Authored by rampitec on Jun 8 2020, 1:55 PM.

Diff Detail

Event Timeline

rampitec created this revision.Jun 8 2020, 1:55 PM
Herald added a project: Restricted Project. · View Herald TranscriptJun 8 2020, 1:55 PM
arsenm added a comment.Jun 8 2020, 3:12 PM

Can you also add cases with power of 2 constants that the default expansion handles? I assume we miss out on these as-is?

// mulo(X, 1 << S) -> { X << S, (X << S) >> S != X }
llvm/lib/Target/AMDGPU/SIISelLowering.cpp
5008

I assume this is extracted from the default expansion?

5011

Shift amount should be i32

llvm/test/CodeGen/AMDGPU/llvm.mulo.ll
4

Can you also add a pair that stress the scalar path and add a gfx9 run line

rampitec updated this revision to Diff 269371.Jun 8 2020, 3:47 PM
rampitec marked 4 inline comments as done.

Addressed comments.

Can you also add cases with power of 2 constants that the default expansion handles?

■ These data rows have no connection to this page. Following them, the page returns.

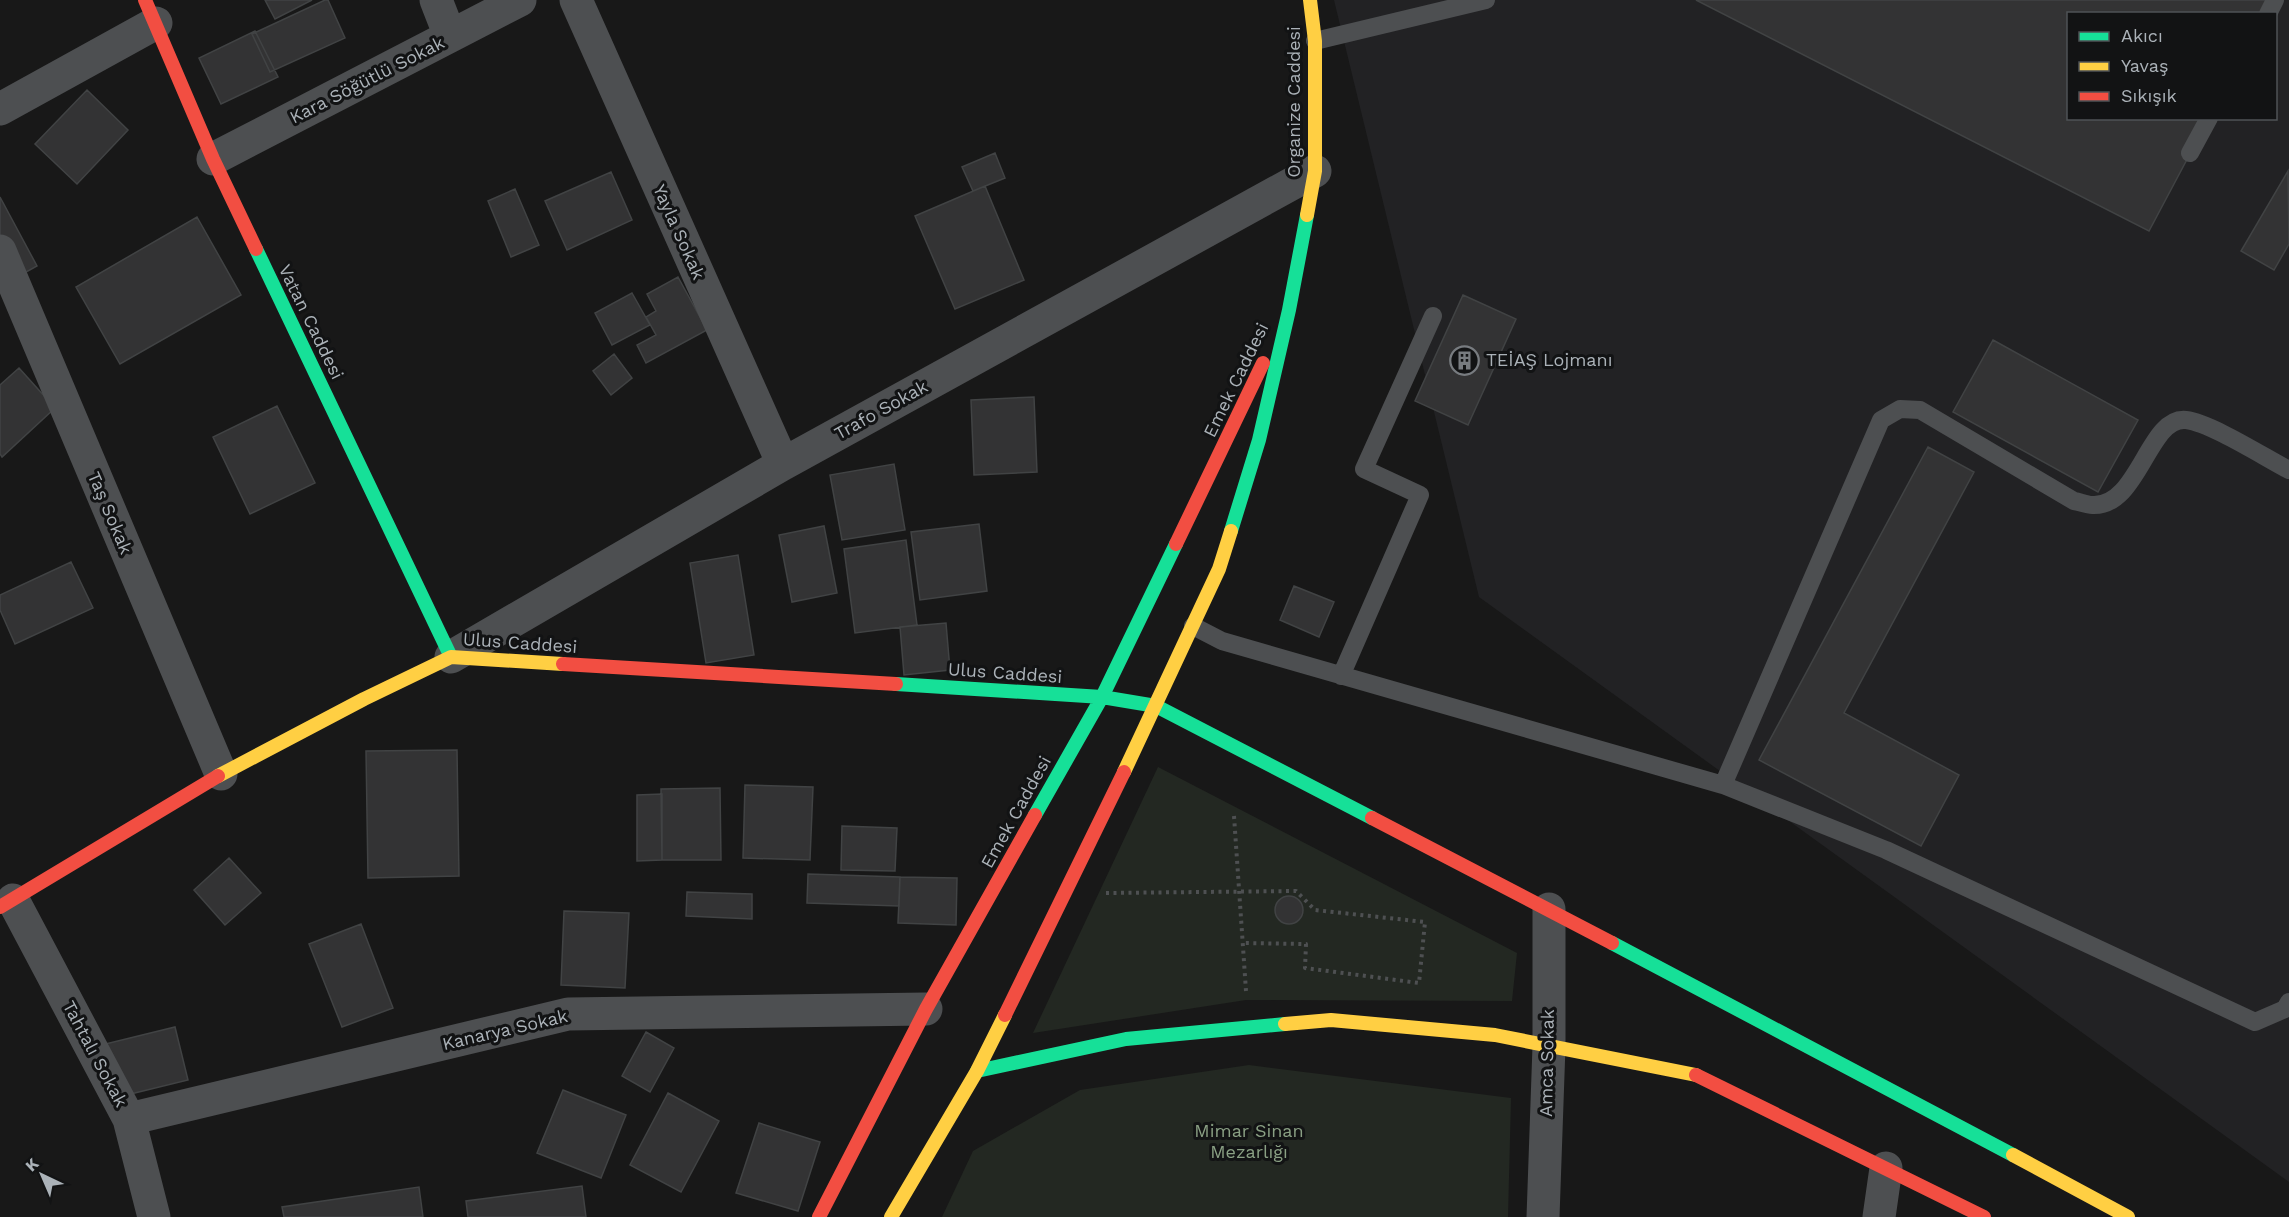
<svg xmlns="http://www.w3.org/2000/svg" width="2289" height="1217" font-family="'Work Sans',sans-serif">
<rect width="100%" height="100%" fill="#181818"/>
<path fill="#222224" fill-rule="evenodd" d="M1334,0H2289V1182L1479,597ZM2068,14H2276V118H2068Z"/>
<path fill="#232822" d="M1158,767L1517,953L1512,1001L1246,1000L1033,1033Z
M1249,1065L1511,1098L1508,1217H942L973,1151L1080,1090Z"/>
<path fill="#333334" stroke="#414344" stroke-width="1.5" d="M265,0H312L275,19Z
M325,0H328L345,38L270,72L252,34Z
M1696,0H2271L2264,14H2068V118H2209L2149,231Z
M255,31L278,77L221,104L199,58Z
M87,90L128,130L77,184L35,144Z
M995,153L1005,178L973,191L962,167Z
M2288,171L2289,244L2274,270L2241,251Z
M611,172L632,220L567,250L545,201Z
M985,186L1024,280L955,309L915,216Z
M515,189L539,245L511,257L488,201Z
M0,197L37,266L3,285L0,279Z
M197,217L241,295L120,364L76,287Z
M678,277L707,330L646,363L637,345L656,335L646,317L656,311L647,294Z
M632,293L650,325L612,345L595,313Z
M1463,295L1516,319L1468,425L1415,401Z
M1993,340L2138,420L2098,492L1953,412Z
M614,354L632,378L611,395L593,371Z
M19,368L55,408L2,457L0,454V385Z
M1034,397L1037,472L974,475L971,400Z
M277,406L315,483L250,514L213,437Z
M1928,447L1974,472L1844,713L1959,775L1921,846L1759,760Z
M894,464L905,530L842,540L830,475Z
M979,524L987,591L920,600L911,532Z
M824,526L837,593L792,602L779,535Z
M906,540L917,625L855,633L844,549Z
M738,555L754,655L706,663L690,563Z
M71,562L93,608L15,644L0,610V595Z
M1294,586L1334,602L1319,637L1280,620Z
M946,623L950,670L904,675L900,627Z
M457,750L459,876L368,878L366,751Z
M745,785L813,787L810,860L743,858Z
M720,788L721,860H662L661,789Z
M662,794V860L637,861V795Z
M842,826L897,828L895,871L841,870Z
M229,858L261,893L225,925L194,890Z
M808,874L900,877L899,906L807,903Z
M900,877L957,878L956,925L898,923Z
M687,892L752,894V919L686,916Z
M1275 910a14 14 0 1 1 28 0a14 14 0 1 1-28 0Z
M564,911L629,913L625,988L561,985Z
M361,924L393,1008L342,1027L309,944Z
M175,1027L188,1080L102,1101L89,1048Z
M646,1032L674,1048L650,1092L622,1076Z
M563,1090L626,1115L601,1178L537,1153Z
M668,1093L719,1121L681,1192L630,1165Z
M759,1123L820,1142L798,1211L736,1193Z
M582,1186L586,1217H468L466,1201Z
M419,1187L423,1217H284L282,1207Z"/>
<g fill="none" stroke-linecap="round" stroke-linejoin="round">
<path stroke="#4e5052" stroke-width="4" stroke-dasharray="3 4.5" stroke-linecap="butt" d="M1234,816L1246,991
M1106,893L1296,891L1315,910L1425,922L1419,983L1305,968L1306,944L1243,943"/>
<path stroke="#4d4f51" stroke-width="18" d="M2268,14L2275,0
M1315,41L1486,0
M2190,153L2209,118
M1193,626L1222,641L1723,785L1886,850L2255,1022L2285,1009L2289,1002
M1341,676L1420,495L1364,469L1433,316
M1723,785L1881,420L1900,409L1920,410L2074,501C2080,502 2087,505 2092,505C2139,508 2148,416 2186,420C2211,423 2264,457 2289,470"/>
<path stroke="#4d4f51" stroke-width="33" d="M436,0L450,36
M576,0L783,464
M0,109L156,23
M213,159L520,0
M0,251L221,774
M451,657L783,464L1315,171
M13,900L129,1119L154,1217
M129,1119L568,1014L926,1009
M1543,1217L1549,1046V909
M1879,1217L1886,1168"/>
<path stroke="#16e098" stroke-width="14" d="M256,249L451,657
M1231,531L1259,440L1289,310L1307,215
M896,684L1102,697L1156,706L1372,818
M1035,815L1102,697L1176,544
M1612,943L2013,1155
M977,1071L1126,1039L1285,1024"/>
<path stroke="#ffcf43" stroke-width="14" d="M1307,215L1315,171V41L1310,0
M1124,772L1219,569L1231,531
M218,776L364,699L451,657L563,664
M1285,1024L1331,1020L1495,1035L1696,1075
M2013,1155L2128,1217
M891,1217L977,1071L1005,1015"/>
<path stroke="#f24e42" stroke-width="14" d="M145,0L213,159L256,249
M1176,544L1263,363
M563,664L896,684
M1372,818L1612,943
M0,907L218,776
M1005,1015L1124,772
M1696,1075L1984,1217
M819,1217L926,1009L1035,815"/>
</g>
<defs>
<symbol id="building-ring" viewBox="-11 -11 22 22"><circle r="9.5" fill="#121314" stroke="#787c80" stroke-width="1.5"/><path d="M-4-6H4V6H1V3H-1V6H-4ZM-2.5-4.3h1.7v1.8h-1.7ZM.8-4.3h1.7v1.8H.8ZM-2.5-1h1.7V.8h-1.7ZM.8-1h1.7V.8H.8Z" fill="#787c80"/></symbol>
</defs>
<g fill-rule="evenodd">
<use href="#building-ring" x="1448" y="344" width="33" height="33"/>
</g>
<g text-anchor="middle" stroke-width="6" stroke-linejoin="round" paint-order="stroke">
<g font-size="18" fill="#abb2b8" stroke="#121314">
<text transform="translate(367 80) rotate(-27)" y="6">Kara Söğütlü Sokak</text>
<text transform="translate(1294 102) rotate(-90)" y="6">Organize Caddesi</text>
<text transform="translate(679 232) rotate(66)" y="6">Yayla Sokak</text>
<text transform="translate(311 322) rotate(64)" y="6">Vatan Caddesi</text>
<text transform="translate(1236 380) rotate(-64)" y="6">Emek Caddesi</text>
<text transform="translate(881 410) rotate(-29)" y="6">Trafo Sokak</text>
<text transform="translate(110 513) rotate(67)" y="6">Taş Sokak</text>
<text transform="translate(520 643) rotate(4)" y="6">Ulus Caddesi</text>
<text transform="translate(1005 673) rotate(4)" y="6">Ulus Caddesi</text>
<text transform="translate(1016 812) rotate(-61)" y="6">Emek Caddesi</text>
<text transform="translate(505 1030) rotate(-13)" y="6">Kanarya Sokak</text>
<text transform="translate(95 1054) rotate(62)" y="6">Tahtalı Sokak</text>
<text transform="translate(1547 1063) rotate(-89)" y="6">Amca Sokak</text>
</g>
<g font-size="18" fill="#abb2b8" stroke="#121314" text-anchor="start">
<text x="1486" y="366">TEİAŞ Lojmanı</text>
</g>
<g font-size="18" fill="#8aa084" stroke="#121314">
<text x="1249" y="1137">Mimar Sinan<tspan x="1249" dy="21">Mezarlığı</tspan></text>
</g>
</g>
<rect x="2067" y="12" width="210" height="108" fill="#121314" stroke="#4f5356" stroke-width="1.5"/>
<rect x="2079" y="32" width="30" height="9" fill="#16e098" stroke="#4f5356" stroke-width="1.5"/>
<text x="2121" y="42" font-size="18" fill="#abb2b8">Akıcı</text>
<rect x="2079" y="62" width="30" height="9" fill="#ffcf43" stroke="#4f5356" stroke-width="1.5"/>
<text x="2121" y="72" font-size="18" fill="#abb2b8">Yavaş</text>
<rect x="2079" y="92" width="30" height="9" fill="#f24e42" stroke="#4f5356" stroke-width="1.5"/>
<text x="2121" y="102" font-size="18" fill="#abb2b8">Sıkışık</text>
<g transform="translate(42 1175) rotate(316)" stroke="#121314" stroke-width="4.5" paint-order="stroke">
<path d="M0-4.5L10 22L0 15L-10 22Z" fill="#abb2b8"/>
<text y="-9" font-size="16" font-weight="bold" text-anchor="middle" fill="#abb2b8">K</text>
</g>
</svg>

I assume we miss out on these as-is?

// mulo(X, 1 << S) -> { X << S, (X << S) >> S != X }

That is questionably if we are missing something here with umulo, we probably missing quite a bit with smulo. The main difference is the avoidance of 64 bit shifts we do after such lowering.

llvm/lib/Target/AMDGPU/SIISelLowering.cpp
5008

Right. A little simplified for what is legal for us, otherwise it is a default implementation.

rampitec updated this revision to Diff 269373.Jun 8 2020, 4:00 PM

Copied power of two optimization as well.

arsenm added a comment.Jun 8 2020, 5:41 PM

Missing test for smulo case?

Missing test for smulo case?

Which one? smulo_i64_v_4? It is there. I thought all the tests are quite simmetrical.

arsenm accepted this revision.Jun 8 2020, 6:23 PM
This revision is now accepted and ready to land.Jun 8 2020, 6:23 PM
This revision was automatically updated to reflect the committed changes.